Exercise goal: Output the data unchanged and complete, minus the images.

Page layout parsing data:
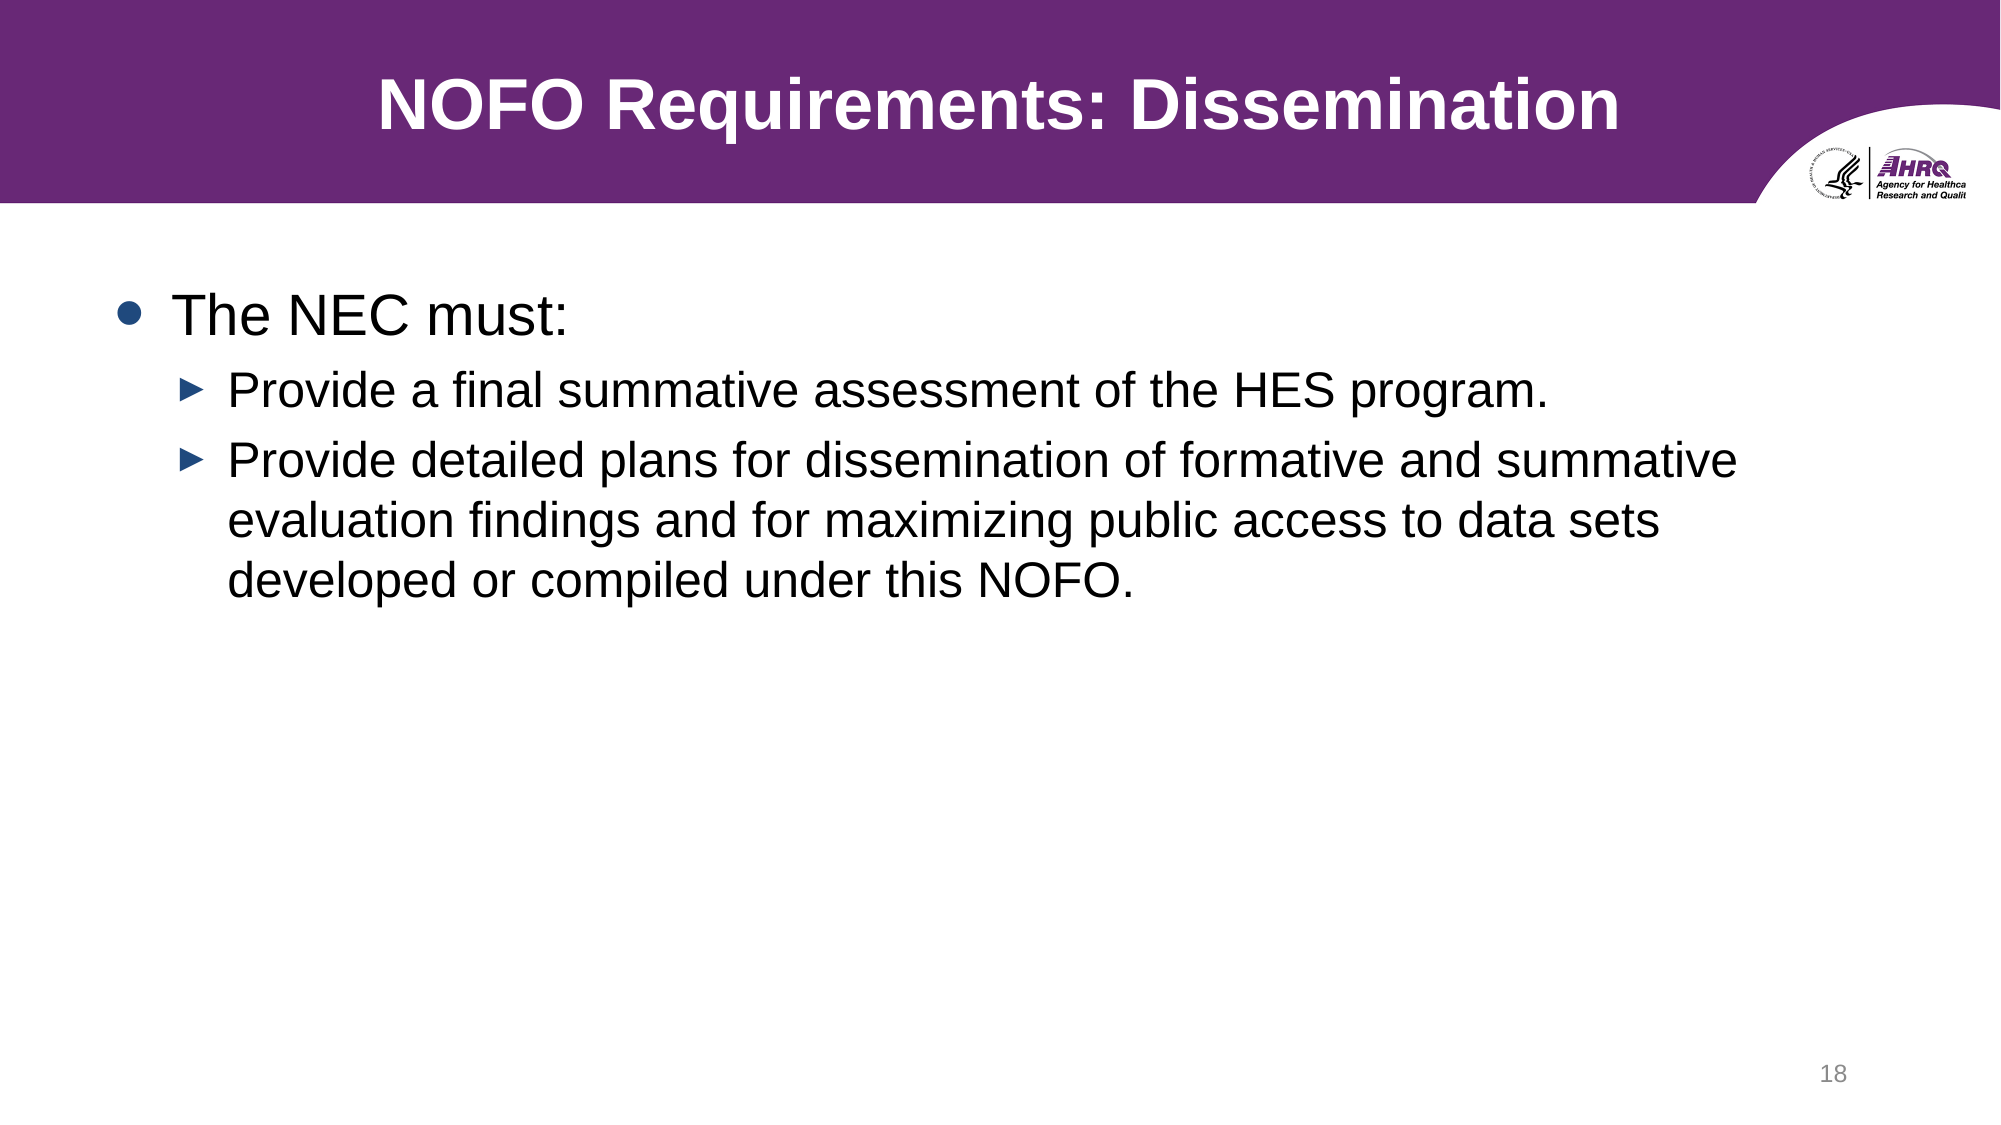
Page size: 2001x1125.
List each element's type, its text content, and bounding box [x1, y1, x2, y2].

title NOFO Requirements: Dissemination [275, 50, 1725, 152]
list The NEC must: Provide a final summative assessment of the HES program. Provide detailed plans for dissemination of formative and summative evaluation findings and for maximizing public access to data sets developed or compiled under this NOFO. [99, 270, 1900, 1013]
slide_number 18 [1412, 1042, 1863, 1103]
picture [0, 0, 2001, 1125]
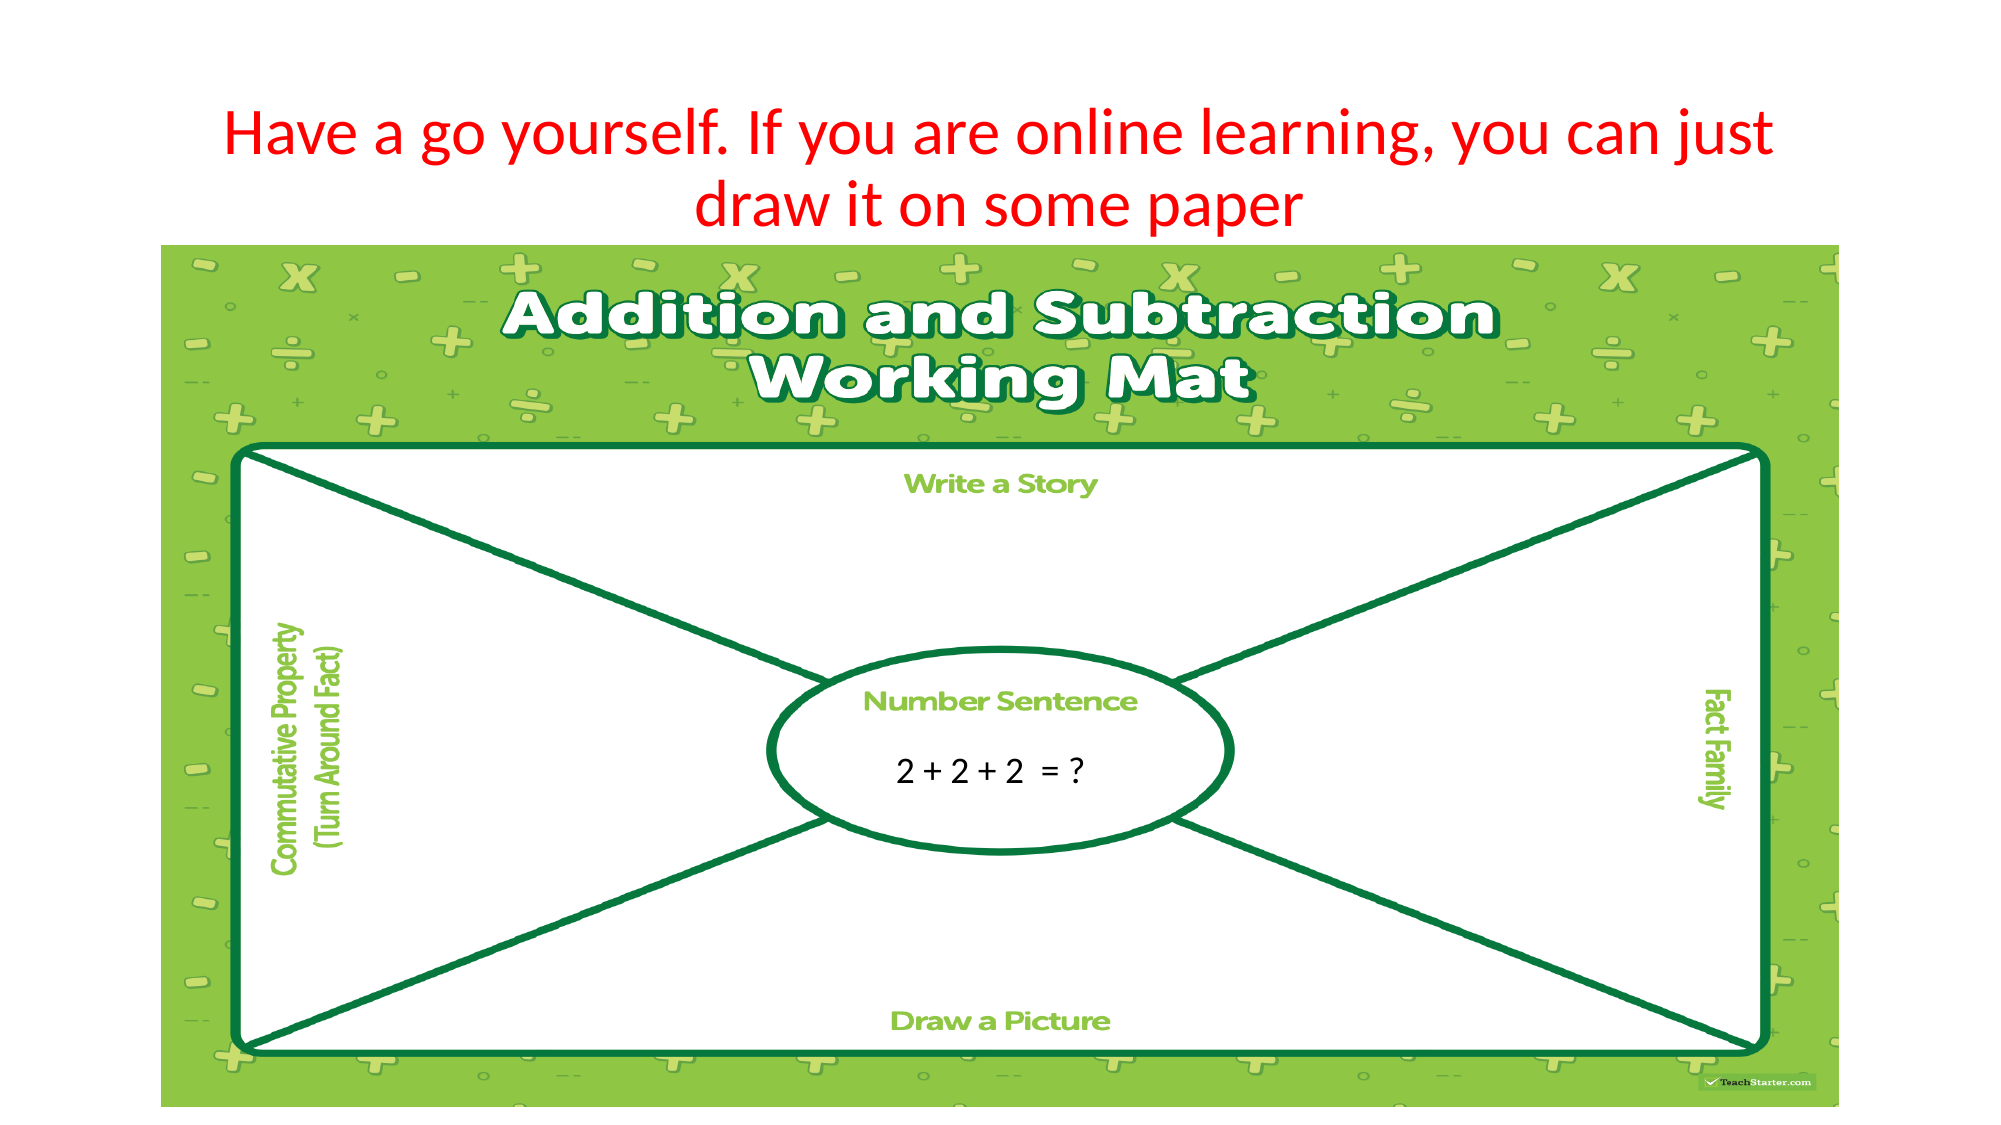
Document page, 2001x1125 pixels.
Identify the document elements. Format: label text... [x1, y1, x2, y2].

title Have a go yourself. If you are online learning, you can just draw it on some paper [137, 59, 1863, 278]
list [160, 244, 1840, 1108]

Reply:
Page size: 2001x1125.
List each element's type, its text content, and bounding box [x1, y1, x2, y2].

title NOFO Requirements: Dissemination [275, 50, 1725, 152]
list The NEC must: Provide a final summative assessment of the HES program. Provide detailed plans for dissemination of formative and summative evaluation findings and for maximizing public access to data sets developed or compiled under this NOFO. [99, 270, 1900, 1013]
slide_number 18 [1412, 1042, 1863, 1103]
picture [0, 0, 2001, 1125]
Document page, 2001x1125 pixels.
Identify the document elements. Format: label text... [x1, y1, x2, y2].

title Have a go yourself. If you are online learning, you can just draw it on some paper [137, 59, 1863, 278]
list [160, 244, 1840, 1108]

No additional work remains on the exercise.